**** DATA TO USE

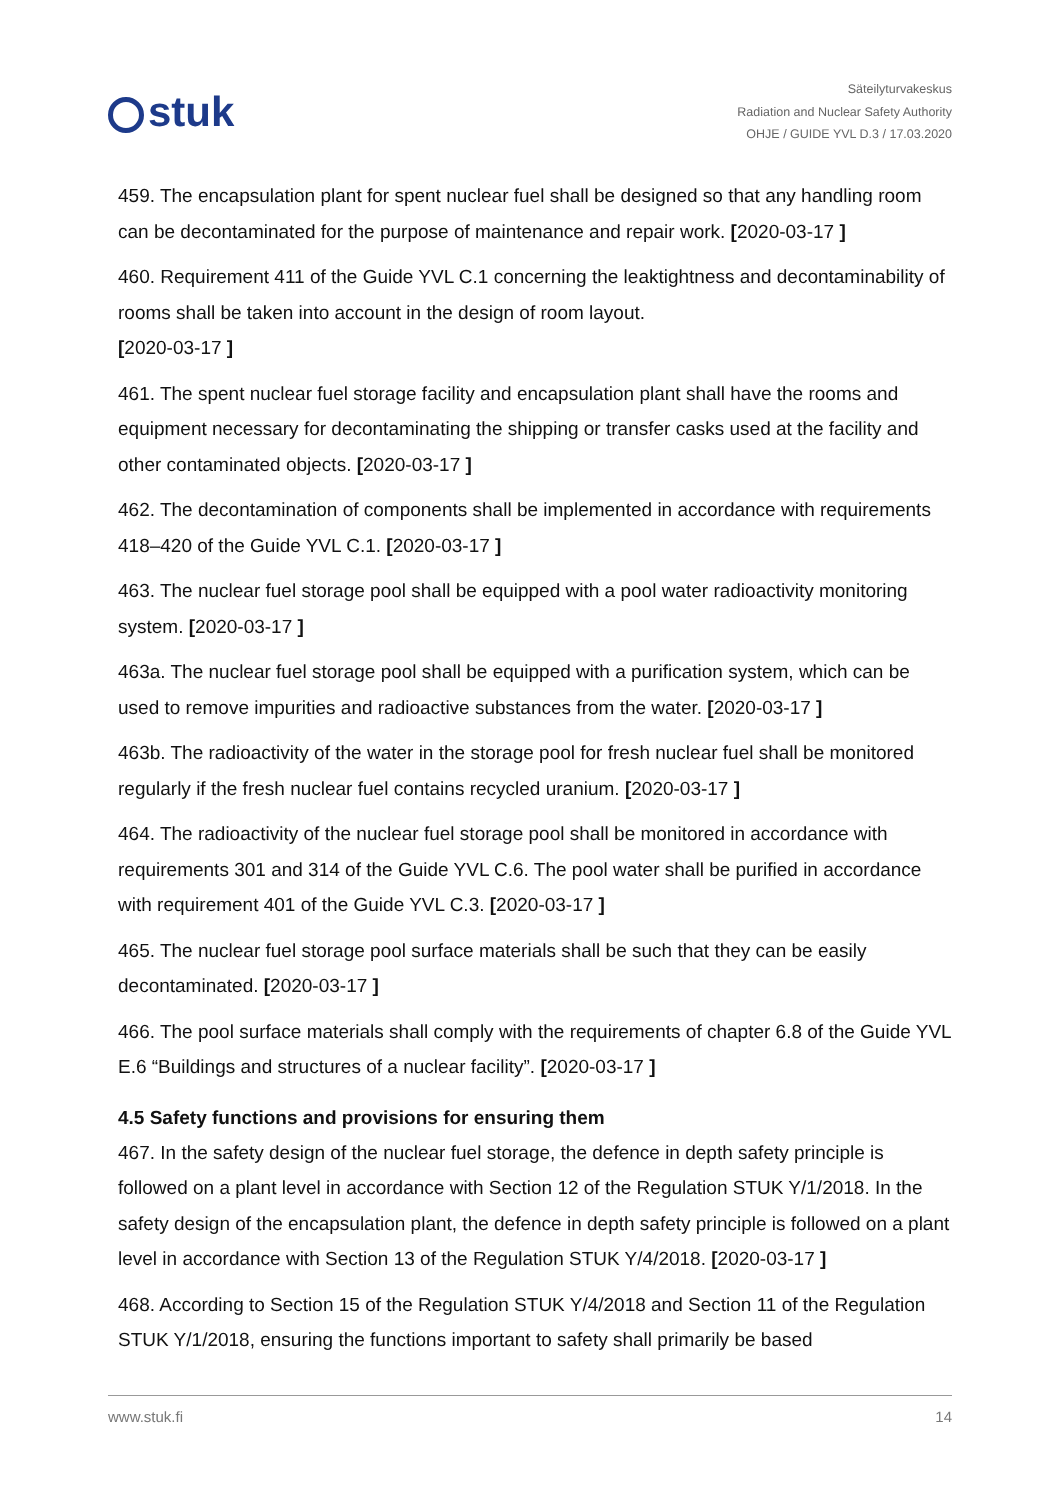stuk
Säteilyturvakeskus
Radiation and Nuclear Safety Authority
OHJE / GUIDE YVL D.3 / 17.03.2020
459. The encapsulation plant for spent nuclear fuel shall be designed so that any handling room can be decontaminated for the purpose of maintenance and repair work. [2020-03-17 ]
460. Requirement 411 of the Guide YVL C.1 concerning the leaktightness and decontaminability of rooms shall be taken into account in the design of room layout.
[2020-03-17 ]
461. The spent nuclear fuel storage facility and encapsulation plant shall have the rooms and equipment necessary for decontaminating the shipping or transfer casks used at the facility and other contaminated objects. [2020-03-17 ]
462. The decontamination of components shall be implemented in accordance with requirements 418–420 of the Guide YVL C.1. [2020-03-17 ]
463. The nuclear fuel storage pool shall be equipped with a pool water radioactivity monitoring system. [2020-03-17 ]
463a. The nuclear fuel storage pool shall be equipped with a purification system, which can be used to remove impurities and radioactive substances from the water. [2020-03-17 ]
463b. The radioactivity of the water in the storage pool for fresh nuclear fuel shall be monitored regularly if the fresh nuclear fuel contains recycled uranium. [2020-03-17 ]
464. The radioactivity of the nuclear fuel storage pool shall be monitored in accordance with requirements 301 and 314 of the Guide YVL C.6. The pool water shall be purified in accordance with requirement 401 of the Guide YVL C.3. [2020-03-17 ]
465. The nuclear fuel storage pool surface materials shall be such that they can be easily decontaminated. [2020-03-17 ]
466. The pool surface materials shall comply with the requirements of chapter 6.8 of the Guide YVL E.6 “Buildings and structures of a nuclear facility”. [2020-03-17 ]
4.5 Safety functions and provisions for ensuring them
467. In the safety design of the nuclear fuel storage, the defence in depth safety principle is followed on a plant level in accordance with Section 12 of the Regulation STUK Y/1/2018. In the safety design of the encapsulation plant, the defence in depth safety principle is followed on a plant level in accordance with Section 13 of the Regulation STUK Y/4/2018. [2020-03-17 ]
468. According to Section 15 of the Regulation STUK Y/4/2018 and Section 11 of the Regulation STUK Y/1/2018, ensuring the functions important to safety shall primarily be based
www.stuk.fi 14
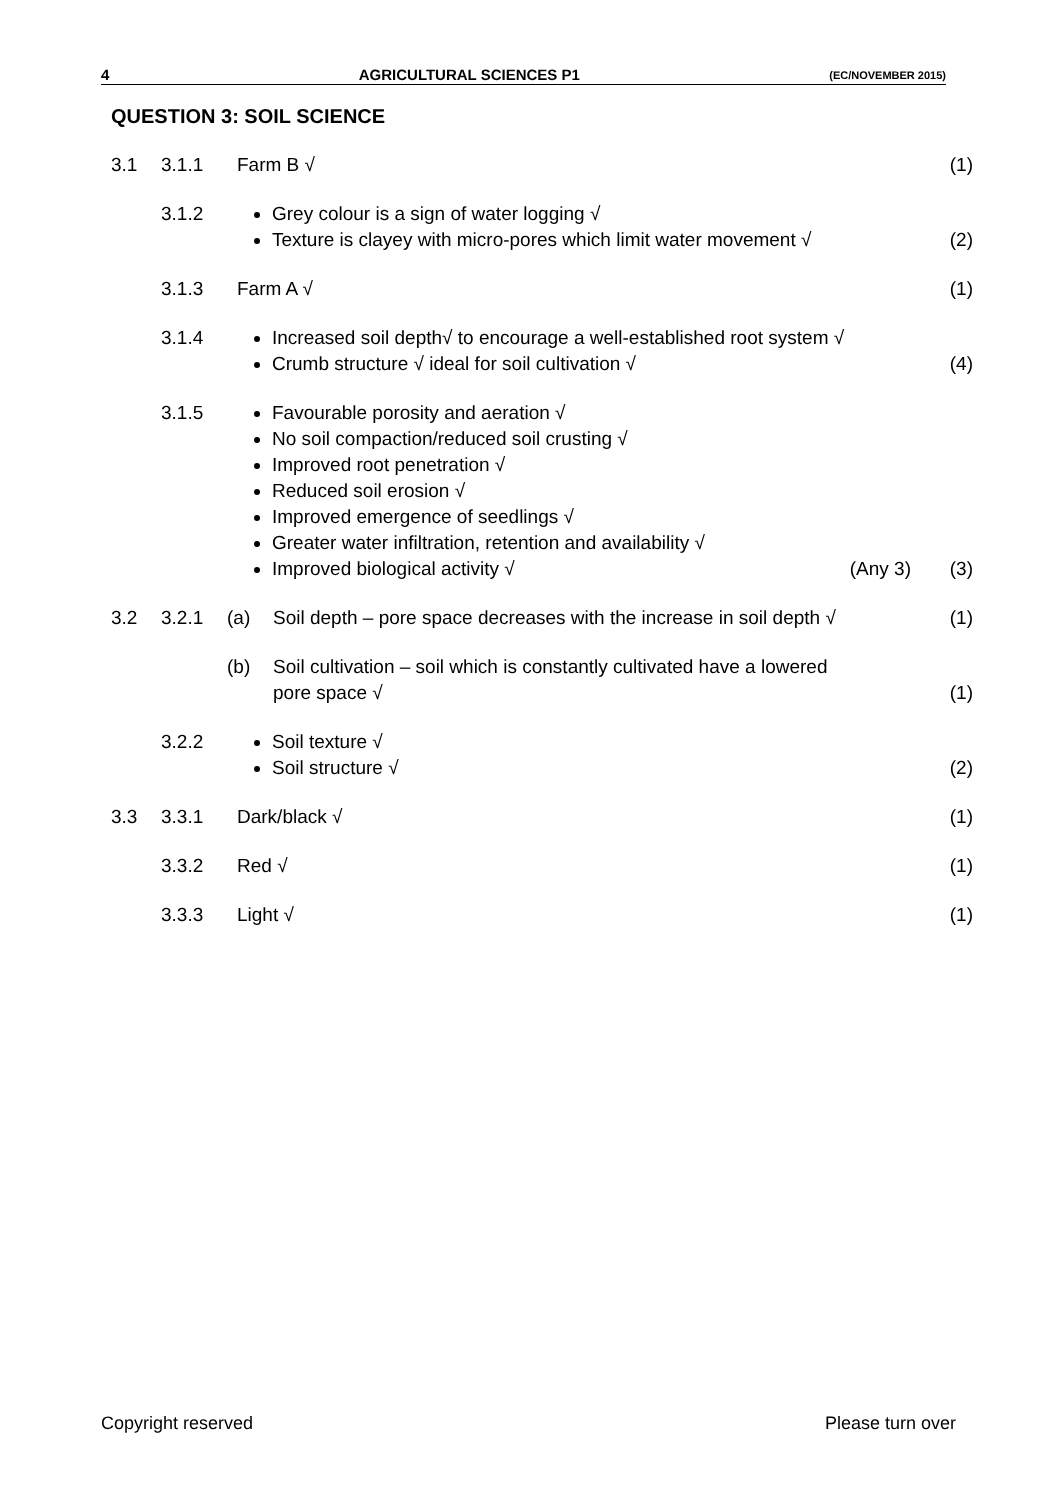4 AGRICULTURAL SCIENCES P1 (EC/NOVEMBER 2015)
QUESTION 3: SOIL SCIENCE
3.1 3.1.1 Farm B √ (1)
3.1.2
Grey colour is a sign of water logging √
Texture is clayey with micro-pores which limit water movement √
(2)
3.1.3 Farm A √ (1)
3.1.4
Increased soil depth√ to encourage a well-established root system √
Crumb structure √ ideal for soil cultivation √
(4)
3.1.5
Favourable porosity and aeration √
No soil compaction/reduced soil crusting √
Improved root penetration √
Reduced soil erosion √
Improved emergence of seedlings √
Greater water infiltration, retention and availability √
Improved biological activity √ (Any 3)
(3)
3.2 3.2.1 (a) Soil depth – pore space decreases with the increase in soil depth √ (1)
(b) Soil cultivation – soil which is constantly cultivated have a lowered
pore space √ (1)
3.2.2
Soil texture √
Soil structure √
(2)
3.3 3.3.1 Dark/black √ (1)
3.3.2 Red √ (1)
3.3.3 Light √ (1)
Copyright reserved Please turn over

********
**** DATA TO USE

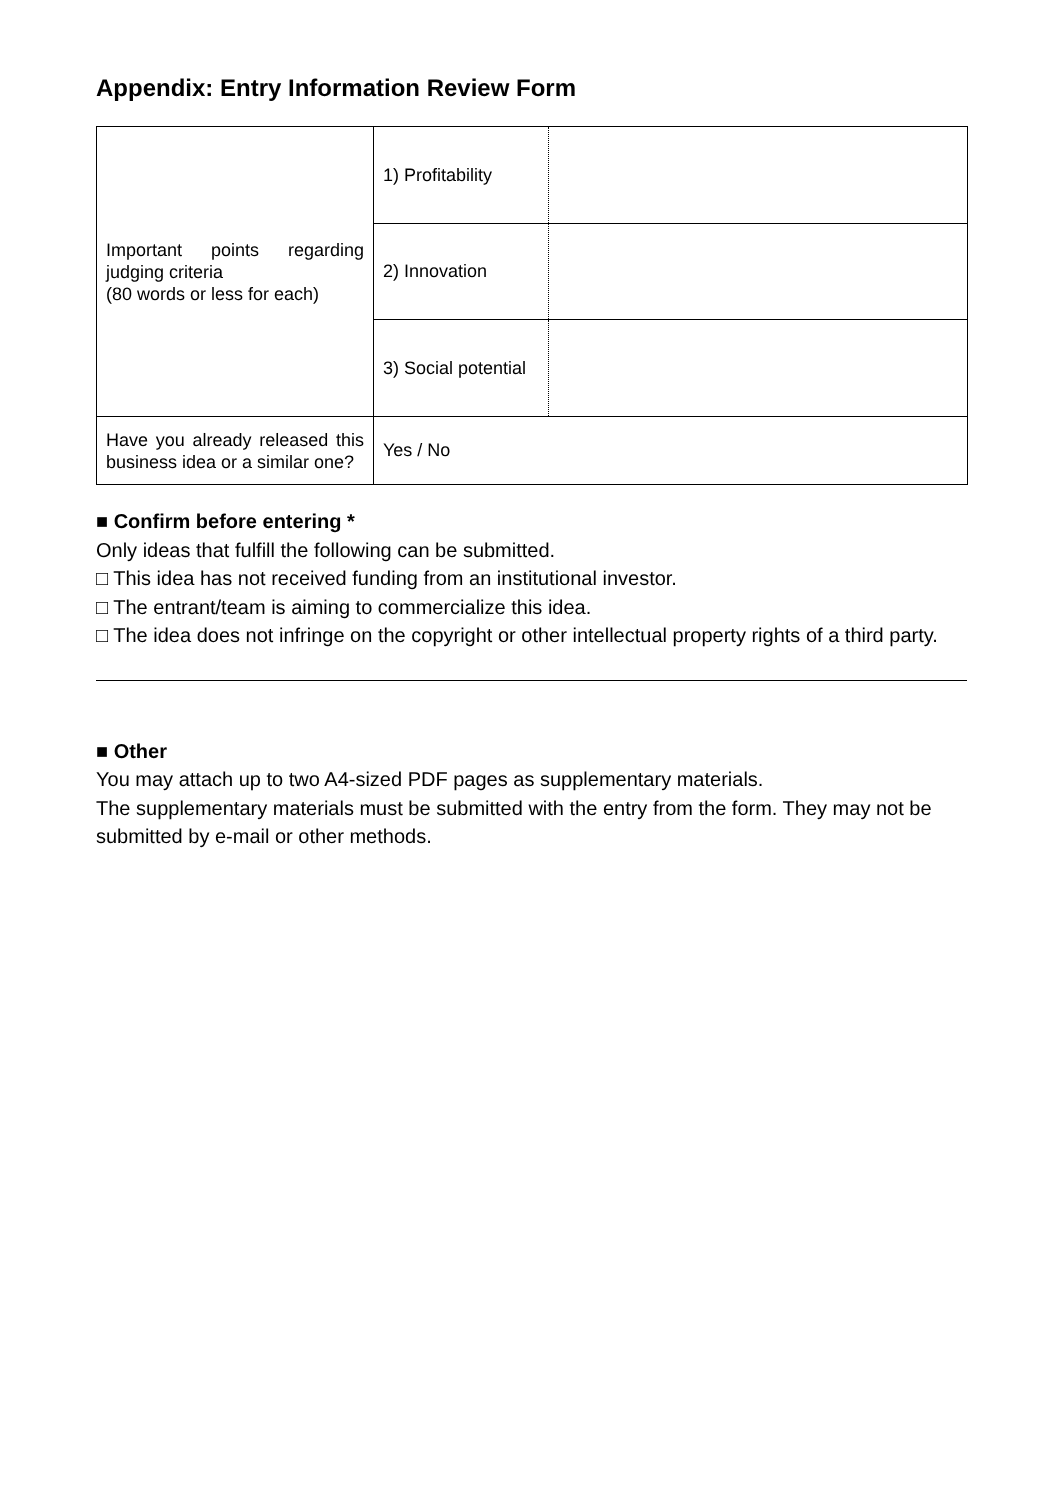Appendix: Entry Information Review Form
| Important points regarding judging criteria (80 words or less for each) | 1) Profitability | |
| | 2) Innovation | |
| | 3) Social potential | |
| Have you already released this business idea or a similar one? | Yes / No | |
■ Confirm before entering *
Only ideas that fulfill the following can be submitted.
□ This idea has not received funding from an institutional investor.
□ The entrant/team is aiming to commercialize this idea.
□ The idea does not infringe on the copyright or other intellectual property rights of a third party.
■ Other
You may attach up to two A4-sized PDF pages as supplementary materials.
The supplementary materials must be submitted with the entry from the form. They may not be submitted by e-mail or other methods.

********
**** DATA TO USE

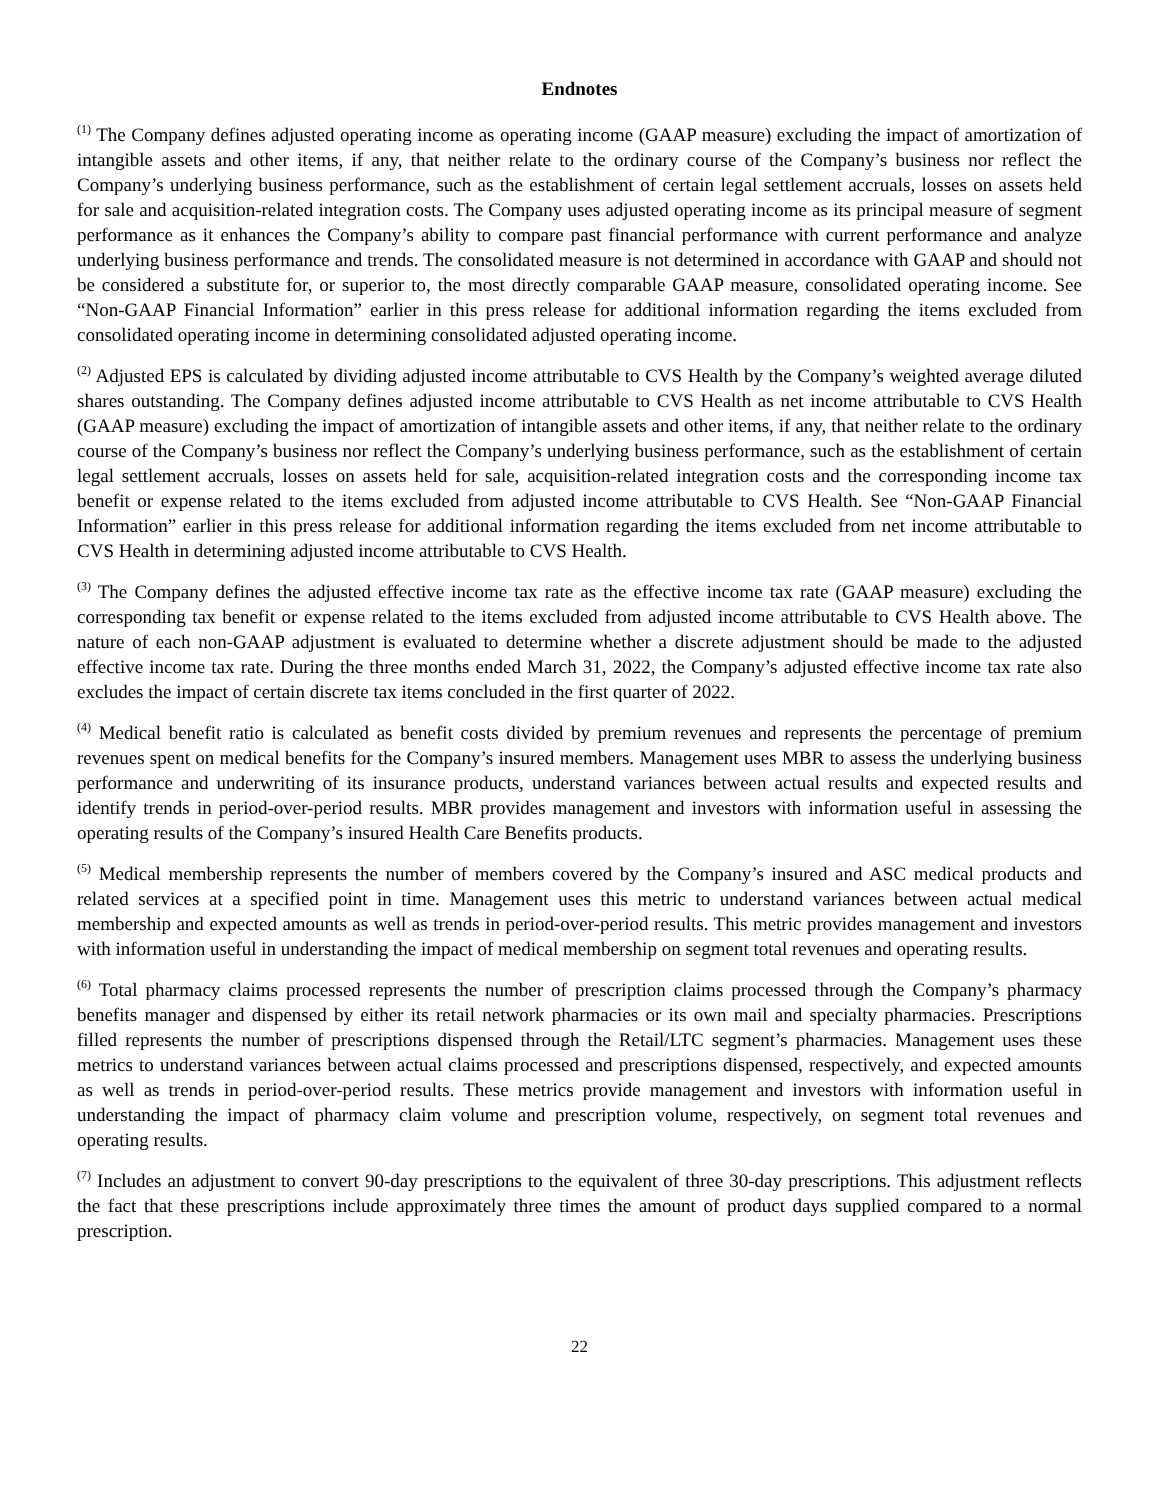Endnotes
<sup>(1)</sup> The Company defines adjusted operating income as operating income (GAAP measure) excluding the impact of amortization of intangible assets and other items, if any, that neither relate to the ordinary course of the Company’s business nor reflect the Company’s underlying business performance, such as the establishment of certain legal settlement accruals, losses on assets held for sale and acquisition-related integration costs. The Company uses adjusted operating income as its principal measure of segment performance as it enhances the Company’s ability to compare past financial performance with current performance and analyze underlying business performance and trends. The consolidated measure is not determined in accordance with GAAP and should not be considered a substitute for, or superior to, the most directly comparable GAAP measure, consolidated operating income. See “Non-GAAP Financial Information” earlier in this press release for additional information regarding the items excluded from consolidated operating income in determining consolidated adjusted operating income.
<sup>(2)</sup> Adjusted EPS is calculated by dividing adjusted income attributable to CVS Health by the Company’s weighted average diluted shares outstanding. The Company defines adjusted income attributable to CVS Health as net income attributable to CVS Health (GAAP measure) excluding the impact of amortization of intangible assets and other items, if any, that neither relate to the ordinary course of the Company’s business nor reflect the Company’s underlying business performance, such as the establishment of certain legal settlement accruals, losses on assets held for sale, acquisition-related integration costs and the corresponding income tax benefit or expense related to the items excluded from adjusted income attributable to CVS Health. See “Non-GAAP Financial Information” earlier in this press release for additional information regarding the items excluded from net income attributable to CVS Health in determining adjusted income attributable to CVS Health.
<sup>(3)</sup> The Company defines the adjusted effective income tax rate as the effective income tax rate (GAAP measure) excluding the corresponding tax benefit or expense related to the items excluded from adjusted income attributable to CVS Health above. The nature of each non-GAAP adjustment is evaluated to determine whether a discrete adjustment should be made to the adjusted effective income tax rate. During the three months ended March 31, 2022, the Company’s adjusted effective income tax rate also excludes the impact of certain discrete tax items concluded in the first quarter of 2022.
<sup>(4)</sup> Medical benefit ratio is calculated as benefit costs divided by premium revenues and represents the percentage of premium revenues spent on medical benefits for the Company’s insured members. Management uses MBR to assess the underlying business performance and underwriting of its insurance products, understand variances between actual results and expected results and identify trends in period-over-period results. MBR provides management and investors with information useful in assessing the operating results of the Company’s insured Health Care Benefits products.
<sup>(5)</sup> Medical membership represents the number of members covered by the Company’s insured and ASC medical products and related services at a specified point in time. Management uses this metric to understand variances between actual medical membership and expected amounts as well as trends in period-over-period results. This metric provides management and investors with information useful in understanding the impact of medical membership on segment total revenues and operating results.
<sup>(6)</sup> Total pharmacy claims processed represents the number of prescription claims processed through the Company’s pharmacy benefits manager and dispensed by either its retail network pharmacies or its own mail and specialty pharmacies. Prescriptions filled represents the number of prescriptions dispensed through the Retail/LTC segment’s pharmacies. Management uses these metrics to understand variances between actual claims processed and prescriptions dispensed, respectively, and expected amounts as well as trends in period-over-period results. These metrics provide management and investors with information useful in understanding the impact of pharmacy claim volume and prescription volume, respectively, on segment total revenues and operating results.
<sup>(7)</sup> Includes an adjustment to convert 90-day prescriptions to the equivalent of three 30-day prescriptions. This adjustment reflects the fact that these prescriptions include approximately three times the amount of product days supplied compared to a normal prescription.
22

********

# WORK INSTRUCTION
Each line that includes the string "ensuring" should be copied from the data.

# WRITTEN ANSWER
4.5 Safety functions and provisions for ensuring them
468. According to Section 15 of the Regulation STUK Y/4/2018 and Section 11 of the Regulation STUK Y/1/2018, ensuring the functions important to safety shall primarily be based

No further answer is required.